York’s most challenged families have been badly let down by the elected leaders of York Council.

Families have not had the help they need; social workers have been overrun and overwhelmed by demand and children’s interests have not been well served.

York’s leaders should have been all over this, picking up the early warnings and putting in place the resources necessary to run good Children’s Services. They didn’t; rather putting money into pay-offs and pet projects.

This is what happens when political interests are put ahead of the people you are there to serve. After all, they were in ‘good’ shape when Labour left office.

Josh MacAlister published his Independent Report into Children’s Social Care on Monday - a report I contributed towards as Chair of the All Party Parliamentary Group on Adoption and Permanence. It spoke to authorities like York; setting a new path for families.

Recognising the challenges, his reforms will ensure that every child has a safe, secure and loving environment to grow up in. He puts the child at the centre.
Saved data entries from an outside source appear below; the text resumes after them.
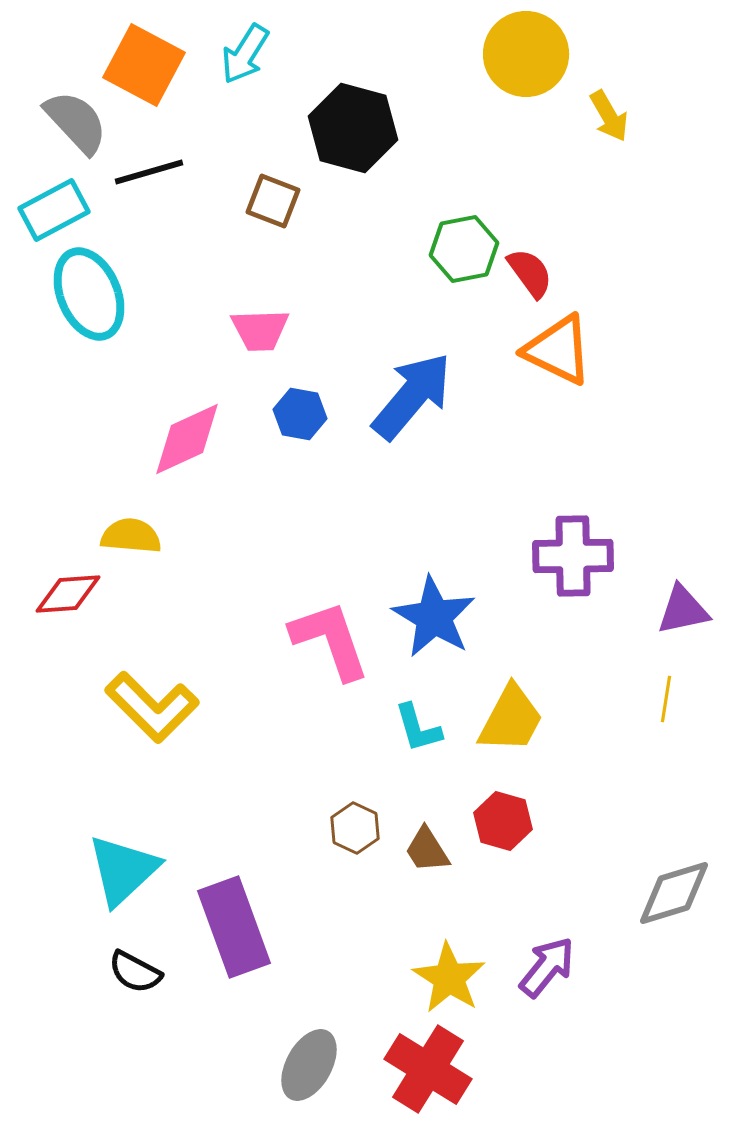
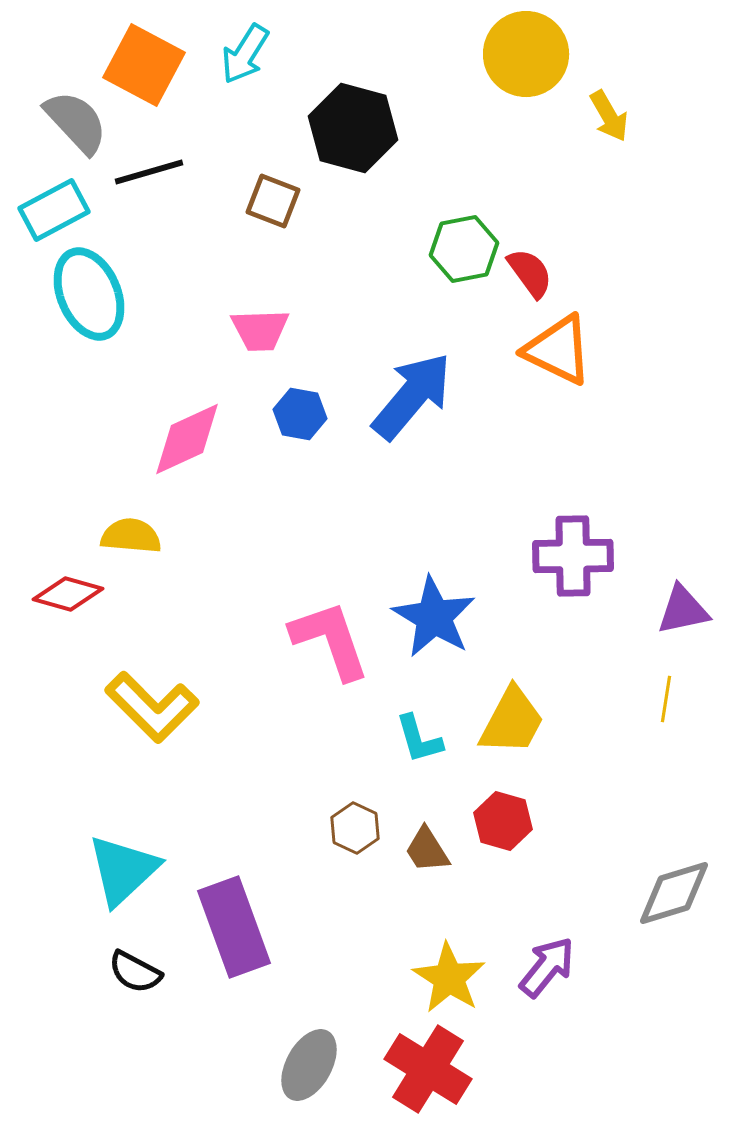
red diamond: rotated 20 degrees clockwise
yellow trapezoid: moved 1 px right, 2 px down
cyan L-shape: moved 1 px right, 11 px down
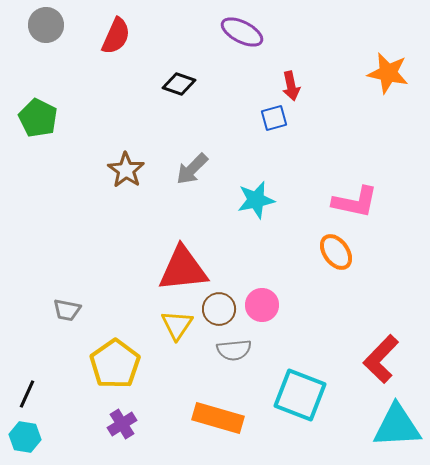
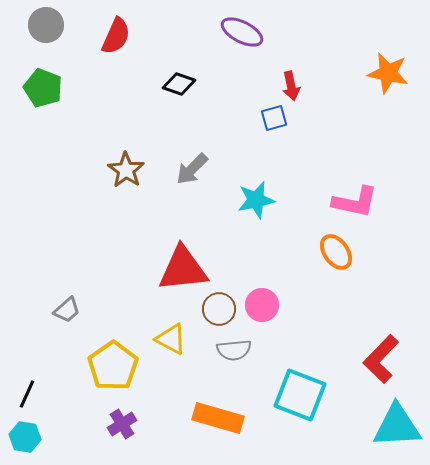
green pentagon: moved 5 px right, 30 px up; rotated 6 degrees counterclockwise
gray trapezoid: rotated 52 degrees counterclockwise
yellow triangle: moved 6 px left, 14 px down; rotated 36 degrees counterclockwise
yellow pentagon: moved 2 px left, 2 px down
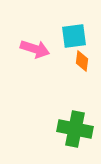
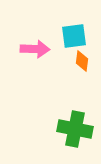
pink arrow: rotated 16 degrees counterclockwise
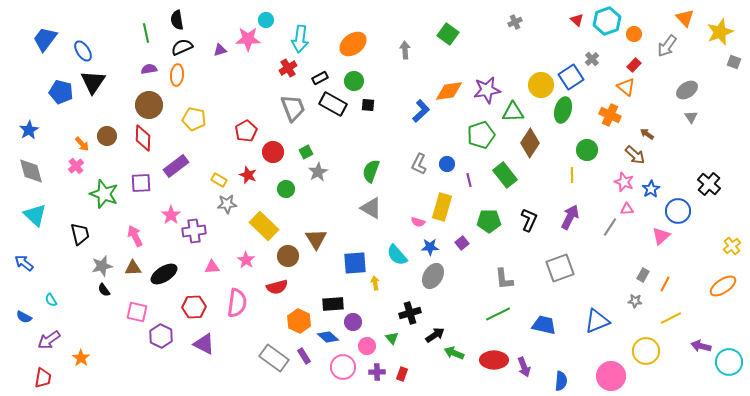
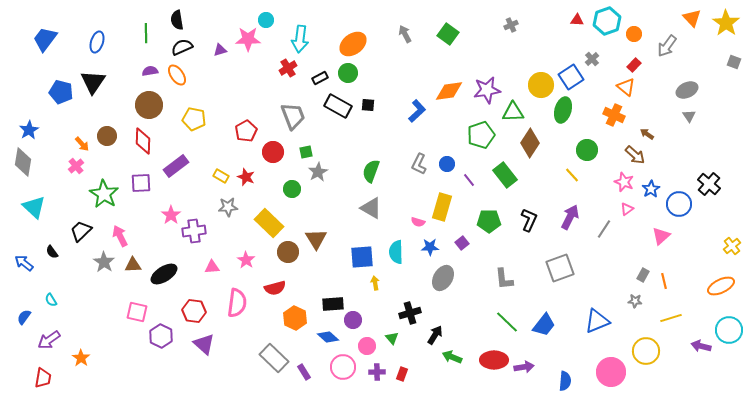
orange triangle at (685, 18): moved 7 px right
red triangle at (577, 20): rotated 40 degrees counterclockwise
gray cross at (515, 22): moved 4 px left, 3 px down
yellow star at (720, 32): moved 6 px right, 9 px up; rotated 16 degrees counterclockwise
green line at (146, 33): rotated 12 degrees clockwise
gray arrow at (405, 50): moved 16 px up; rotated 24 degrees counterclockwise
blue ellipse at (83, 51): moved 14 px right, 9 px up; rotated 50 degrees clockwise
purple semicircle at (149, 69): moved 1 px right, 2 px down
orange ellipse at (177, 75): rotated 40 degrees counterclockwise
green circle at (354, 81): moved 6 px left, 8 px up
gray ellipse at (687, 90): rotated 10 degrees clockwise
black rectangle at (333, 104): moved 5 px right, 2 px down
gray trapezoid at (293, 108): moved 8 px down
blue L-shape at (421, 111): moved 4 px left
orange cross at (610, 115): moved 4 px right
gray triangle at (691, 117): moved 2 px left, 1 px up
red diamond at (143, 138): moved 3 px down
green square at (306, 152): rotated 16 degrees clockwise
gray diamond at (31, 171): moved 8 px left, 9 px up; rotated 24 degrees clockwise
red star at (248, 175): moved 2 px left, 2 px down
yellow line at (572, 175): rotated 42 degrees counterclockwise
yellow rectangle at (219, 180): moved 2 px right, 4 px up
purple line at (469, 180): rotated 24 degrees counterclockwise
green circle at (286, 189): moved 6 px right
green star at (104, 194): rotated 12 degrees clockwise
gray star at (227, 204): moved 1 px right, 3 px down
pink triangle at (627, 209): rotated 32 degrees counterclockwise
blue circle at (678, 211): moved 1 px right, 7 px up
cyan triangle at (35, 215): moved 1 px left, 8 px up
yellow rectangle at (264, 226): moved 5 px right, 3 px up
gray line at (610, 227): moved 6 px left, 2 px down
black trapezoid at (80, 234): moved 1 px right, 3 px up; rotated 120 degrees counterclockwise
pink arrow at (135, 236): moved 15 px left
cyan semicircle at (397, 255): moved 1 px left, 3 px up; rotated 40 degrees clockwise
brown circle at (288, 256): moved 4 px up
blue square at (355, 263): moved 7 px right, 6 px up
gray star at (102, 266): moved 2 px right, 4 px up; rotated 25 degrees counterclockwise
brown triangle at (133, 268): moved 3 px up
gray ellipse at (433, 276): moved 10 px right, 2 px down
orange line at (665, 284): moved 1 px left, 3 px up; rotated 42 degrees counterclockwise
orange ellipse at (723, 286): moved 2 px left; rotated 8 degrees clockwise
red semicircle at (277, 287): moved 2 px left, 1 px down
black semicircle at (104, 290): moved 52 px left, 38 px up
red hexagon at (194, 307): moved 4 px down; rotated 10 degrees clockwise
green line at (498, 314): moved 9 px right, 8 px down; rotated 70 degrees clockwise
blue semicircle at (24, 317): rotated 98 degrees clockwise
yellow line at (671, 318): rotated 10 degrees clockwise
orange hexagon at (299, 321): moved 4 px left, 3 px up
purple circle at (353, 322): moved 2 px up
blue trapezoid at (544, 325): rotated 115 degrees clockwise
black arrow at (435, 335): rotated 24 degrees counterclockwise
purple triangle at (204, 344): rotated 15 degrees clockwise
green arrow at (454, 353): moved 2 px left, 4 px down
purple rectangle at (304, 356): moved 16 px down
gray rectangle at (274, 358): rotated 8 degrees clockwise
cyan circle at (729, 362): moved 32 px up
purple arrow at (524, 367): rotated 78 degrees counterclockwise
pink circle at (611, 376): moved 4 px up
blue semicircle at (561, 381): moved 4 px right
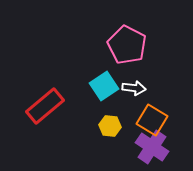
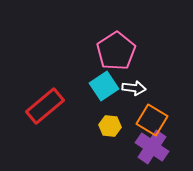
pink pentagon: moved 11 px left, 6 px down; rotated 12 degrees clockwise
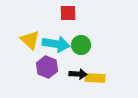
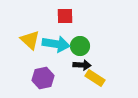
red square: moved 3 px left, 3 px down
green circle: moved 1 px left, 1 px down
purple hexagon: moved 4 px left, 11 px down; rotated 25 degrees clockwise
black arrow: moved 4 px right, 9 px up
yellow rectangle: rotated 30 degrees clockwise
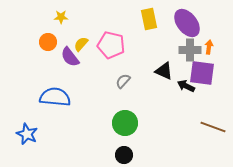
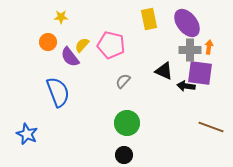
yellow semicircle: moved 1 px right, 1 px down
purple square: moved 2 px left
black arrow: rotated 18 degrees counterclockwise
blue semicircle: moved 3 px right, 5 px up; rotated 64 degrees clockwise
green circle: moved 2 px right
brown line: moved 2 px left
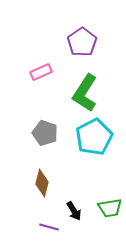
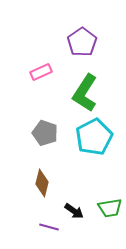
black arrow: rotated 24 degrees counterclockwise
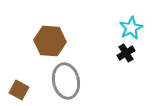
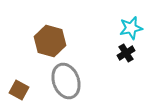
cyan star: rotated 15 degrees clockwise
brown hexagon: rotated 12 degrees clockwise
gray ellipse: rotated 8 degrees counterclockwise
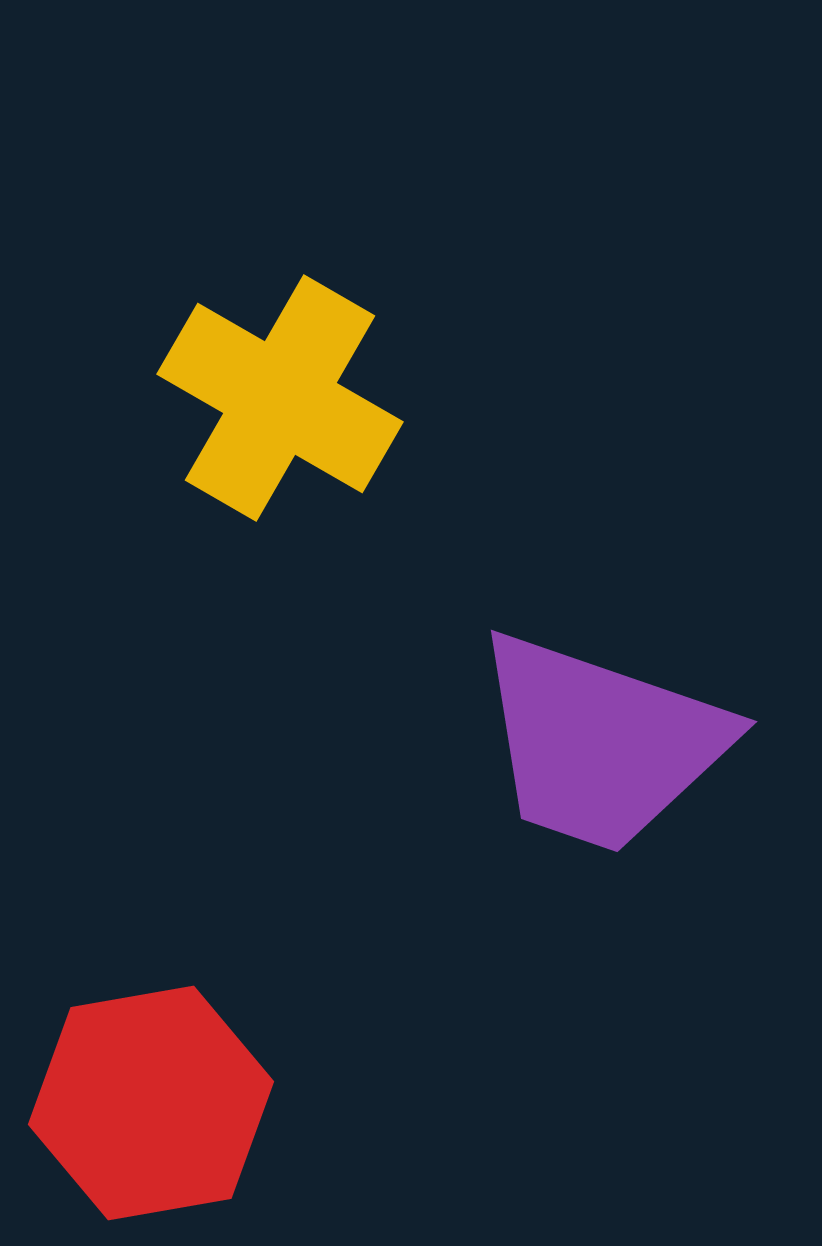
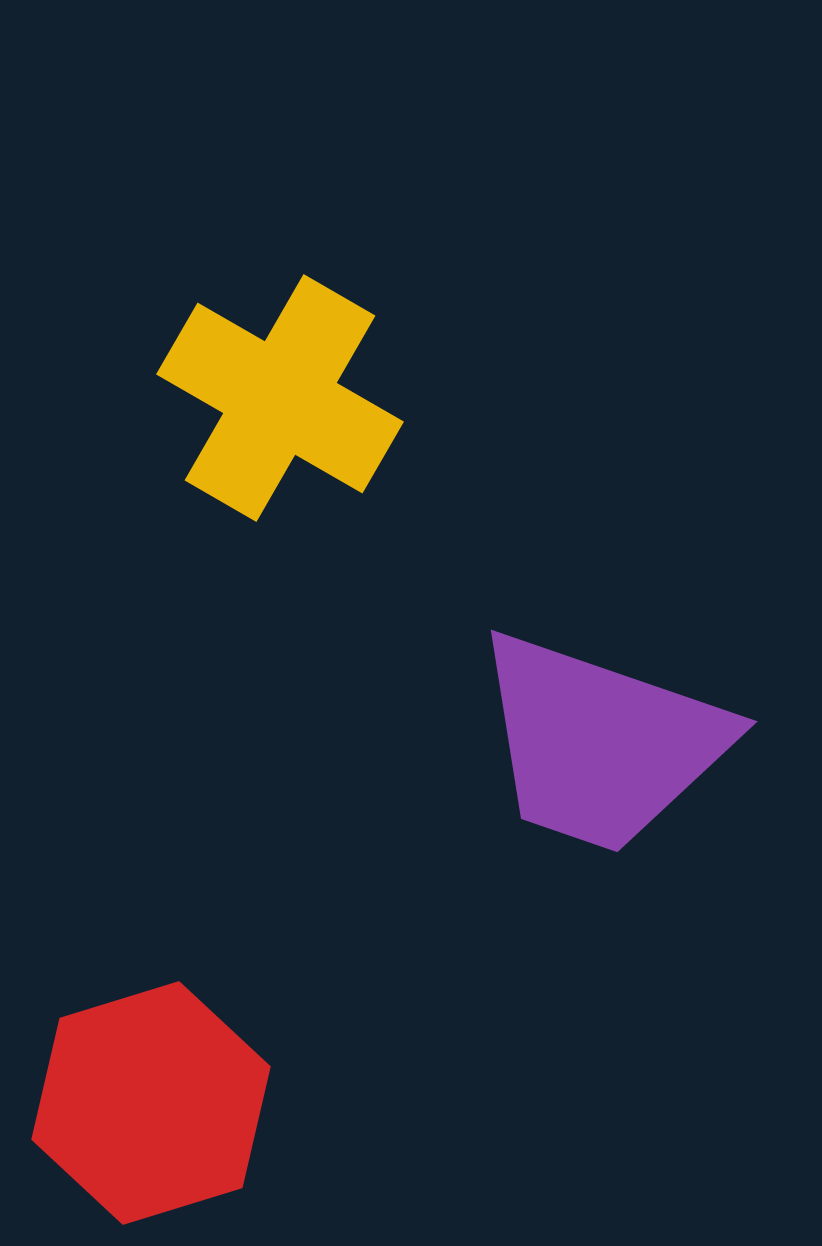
red hexagon: rotated 7 degrees counterclockwise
With the publication of the report on Monday, I pushed the relevant minister to ensure funding was available to implement it in full; our children and young people deserve the very best.

The recommendations put forward in the report focus on removing the profiteering providers of children’s care and developing new Regional Care Co-operatives, ensuring no child is denied the support or placement they need at their most fragile moments.

The report seeks to build on family networks, maintaining contact and stability for children and, most importantly, early help through ‘family help’, bringing health, education and social care together to deliver the right interventions at the right time to keep children safe.

As for the social care workforce, this report couldn’t have come soon enough. Newly trained social workers will no longer be thrown into the deep end to see if they sink or swim, but will have managed caseloads to make the very interventions needed, and will benefit from an ‘Early Careers Framework’ with 5 years training and supervision to launch their careers, not burn out and end them.

However, the most striking comment of all, hidden in the text of the 276-page Independent Review, was the recognition of the correlation between poverty, deprivation and children’s services.

It is recognition that the disadvantage families face has a direct impact on the ability of some families to have resilience at their most challenging times.

With the ‘cost of living’ soaring, 80,000 babies, children and young people are currently in the care system; half a million families are in need of support. This is predicted to rise sharply without a new approach taken.

Strong, well-led children’s services must provide families the time they need to build secure and loving homes and provide parents with the resources and resilience to undertake the most challenging and important task of all.

The report encourages family members to come forward to provide ‘kinship’ care arrangements where appropriate, and for 9,000 new foster parents; perhaps something you want to explore.

In York, we know that the cost of living is biting hard; families need help. So many turn to me when that help isn’t comprehensive, timely or adequate. Food, energy and housing costs are out of control - matters elected politicians in power can mitigate through the choices they make.

If you do not have a decent, safe and secure home, then how can a family settle? Without sufficient food, how can a child concentrate on living and learning? No heating through those winter months has consequences.

The stresses of not having these things weigh heavy on families, desperate to make the right choices. Mental health is often the first to give way. Services across the board must step up. Families need support now. It is completely unacceptable for local authorities to receive such a poor rating; families and young people pay the price.

In my time in Parliament, I have dedicated much of my time working on issues impacting on the most fragile families in my constituency. They really matter. In Westminster, I work cross-party to secure changes. I really welcome Josh MacAlister’s fresh approach, and trust that for York it will be a significant moment to pivot to a system which truly puts babies, children and young people at its core. Labour will, as nothing matters more.